Phones running Microsoft’s Windows Phone 8 operating system are due to hit the market later this year. The world will be paying attention to what Nokia is going to be announcing, but let’s not forget that there are other companies who are also making Windows Phones. According to data from Nielsen, Windows Phone penetration hit 1.3% in the United States during Q2 2012. When you break things down by vendor, Nokia’s Windows Phones are in the hands of just 0.3% of smartphone owners. Meanwhile, HTC’s and Samsung’s Windows Phones both have 0.5% to call their own.

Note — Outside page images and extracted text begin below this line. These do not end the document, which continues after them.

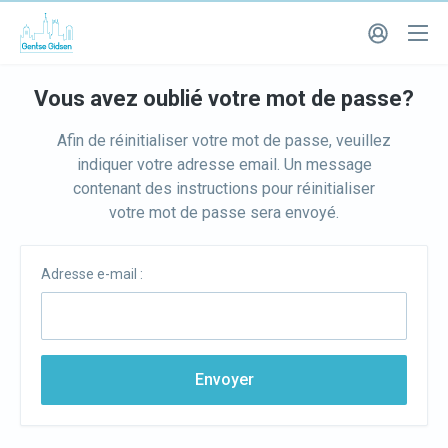
Vous avez oublié votre mot de passe?
Afin de réinitialiser votre mot de passe, veuillez
indiquer votre adresse email. Un message
contenant des instructions pour réinitialiser
votre mot de passe sera envoyé.
Adresse e-mail :
Envoyer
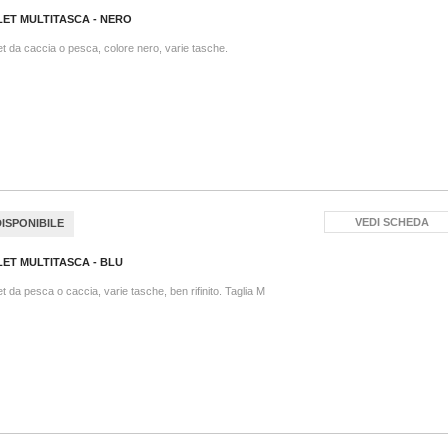
LET MULTITASCA - NERO
et da caccia o pesca, colore nero, varie tasche.
VEDI SCHEDA
DISPONIBILE
LET MULTITASCA - BLU
et da pesca o caccia, varie tasche, ben rifinito. Taglia M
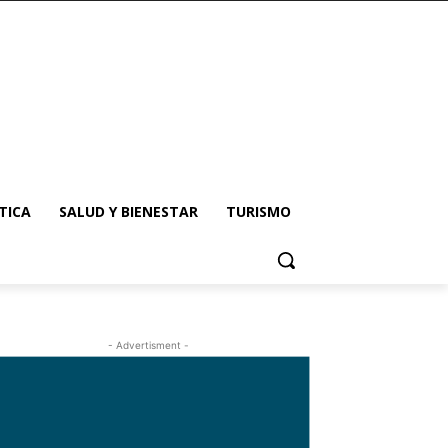
TICA
SALUD Y BIENESTAR
TURISMO
- Advertisment -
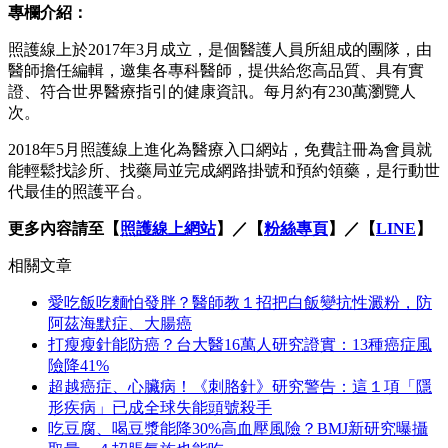
專欄介紹：
照護線上於2017年3月成立，是個醫護人員所組成的團隊，由
醫師擔任編輯，邀集各專科醫師，提供給您高品質、具有實
證、符合世界醫療指引的健康資訊。每月約有230萬瀏覽人
次。
2018年5月照護線上進化為醫療入口網站，免費註冊為會員就
能輕鬆找診所、找藥局並完成網路掛號和預約領藥，是行動世
代最佳的照護平台。
更多內容請至【
照護線上網站
】／【
粉絲專頁
】／【
LINE
】
相關文章
愛吃飯吃麵怕發胖？醫師教１招把白飯變抗性澱粉，防
阿茲海默症、大腸癌
打瘦瘦針能防癌？台大醫16萬人研究證實：13種癌症風
險降41%
超越癌症、心臟病！《刺胳針》研究警告：這１項「隱
形疾病」已成全球失能頭號殺手
吃豆腐、喝豆漿能降30%高血壓風險？BMJ新研究曝攝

Statistics aside, what we want to know is just what sort of devices are we going to see over the coming months? According to Unwired View, one model we can look forward to is the Samsung SGH-i687. We don’t have any photos of the device, or a concrete spec sheet, but we do know, courtesy of an XML file on Samsung’s servers, that it’s going to have a screen that pushes 800 x 480 pixels. We know it’s going to run Windows Phone 8 because that XML file also says the SGH-i687 has support for IE 10, something that’s exclusive to the next version of Windows Phone.
Does this mean Samsung isn’t going to make a 720p enabled Windows Phone? No, but considering that Samsung is having trouble making enough components to feed demand for the Galaxy S III, what makes you think they’ll let any of their precious HD screens go towards a device running a smartphone OS that the market has rejected? Also, Samsung could very well be positioning the SGH-i687 as a budget Windows Phone. We can only speculate at this point.
Why is screen resolution so important? Two reasons. One, screens are typically the most expensive component inside a smartphone. Making use of a lower resolution panel allows significant cost savings. And two, if you’re going to buy a device that you’re going to be looking at from the second you wake up to the final minutes before you go to sleep, you want everything to look nice and sharp.